Posted: Monday, May 16, 2011
By: Danny Djeljosevic

Bryan Q. Miller
Dustin Nguyen, Derek Fridolfs (i), Guy Major (c), Carlos M. Mangual (l)
Previously it wasn't important to reading Batgirl, but I just found out the backstory of Proxy, Batgirl's wheelchair-bound sidekick, and it's really fucked up. So, I'm going to share with you.

She used to be Wendy Harris of "Wendy and Marvin" Superfriends fame, imported into Teen Titans a few years ago until tragedy struck in issue #62: their Wonderdog turned out to be some kind of demon that ate Marvin and put Wendy in a coma. At some point Wendy recovered from her coma, but found herself paralyzed and in the pages of Batgirl as Proxy, the Oracle to Batgirl's Batman. Apologies for the Bat-reflexive analogy, Internet.

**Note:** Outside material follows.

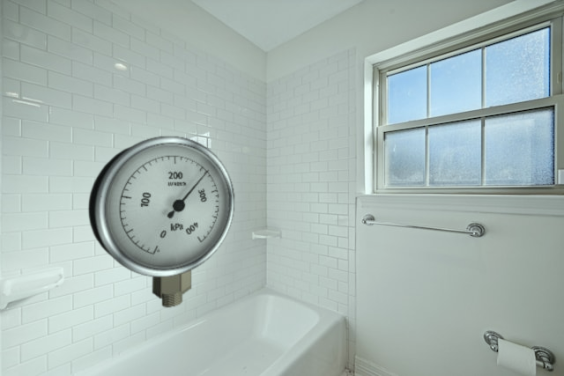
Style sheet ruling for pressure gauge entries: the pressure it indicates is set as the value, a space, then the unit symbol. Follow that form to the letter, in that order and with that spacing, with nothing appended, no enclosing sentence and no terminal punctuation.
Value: 260 kPa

I'm a relative latecomer to Batgirl, but this is the first issue for me that's directly addressed that event. Personally, I find Proxy in general as bit problematic. Oracle mentoring another talented wheelchair-bound person who's in the position she once found herself in is actually a sound concept, but that Proxy fulfills the same exact purpose as Oracle is more than a little silly. However, Bryan Q. Miller's apparently writing Proxy's subplot as one of recovery, both physical and mental. Which is a thoughtful thing to do, because otherwise the DCU is a place where female brainpower is equated with physical disability, which is stupid beyond words.

More importantly, Miller scripts like someone who's written things other than superhero comic books. In other words, he has faith in Proxy's character-driven subplot, and gives it as much attention as he gives to Batgirl's battle with the sonic-themed supervillain Harmony. By the way, that battle's also really well-done, as Miller writes a good (verbal and combative) back-and-forth between Batgirl and Harmony. Unfortunately, Batgirl's endeavor seems to take a backseat to Proxy's issue, but considering that this issue puts both Batgirl and Proxy in different places, Batgirl #22 may prove the payoff to this issue's setup.

Dustin Nguyen, who we haven't seen since his bravado turn in #18's team-up with Klarion the Witch-Boy, returns to pencil this issue. Batgirl's been juggling a few different (but solid) artists over the past five issues or so, including Ramon Bachs and Pere Pérez, but Nguyen's the best of the bunch in his ability to nail the moody darkness of Gotham at night, the bright daytime where the darkest shadows still loom and, just as importantly, the fight scenes. Frequent artist changes are the bane of superhero comics these days, but with Batgirl's often self-contained issues it just about works.

While I can (almost) take an artist changing every issue or two, DC needs to get its shit together when it comes to letterers. The previous issue had work from David Sharpe that not only seemed very copy-and-paste, but integrated with the art quite poorly. This month we have Carlos M. Mangual performing much better than his predecessor, with a surprisingly wide variety of dynamic SFX fonts that often move with Nguyen's art. Miller writes some incredibly silly sound effects -- not exactly Pak/Van Lente/Cosby levels of silly, but there's a cute comedy to using DAB to punctuate the sound of Barbara Gordon putting a napkin to her mouth. Mangual thankfully gets that comedy, lettering in a tiny DAB with thin lines. If dabbing a napkin makes a sound, then the letters should be remarkably different from the ones that make the CRACK a few pages earlier. Mangual's a keeper, so I hope to see him next month.

My production complaints aside, Batgirl #21 is another solid issue in this underrated series. Sales figures suggest that the book is doing pretty decent, but I feel like they could be better. Batgirl should be put in the hands of every single Buffy the Vampire Slayer reader chomping at the bit for Season 9 to come out.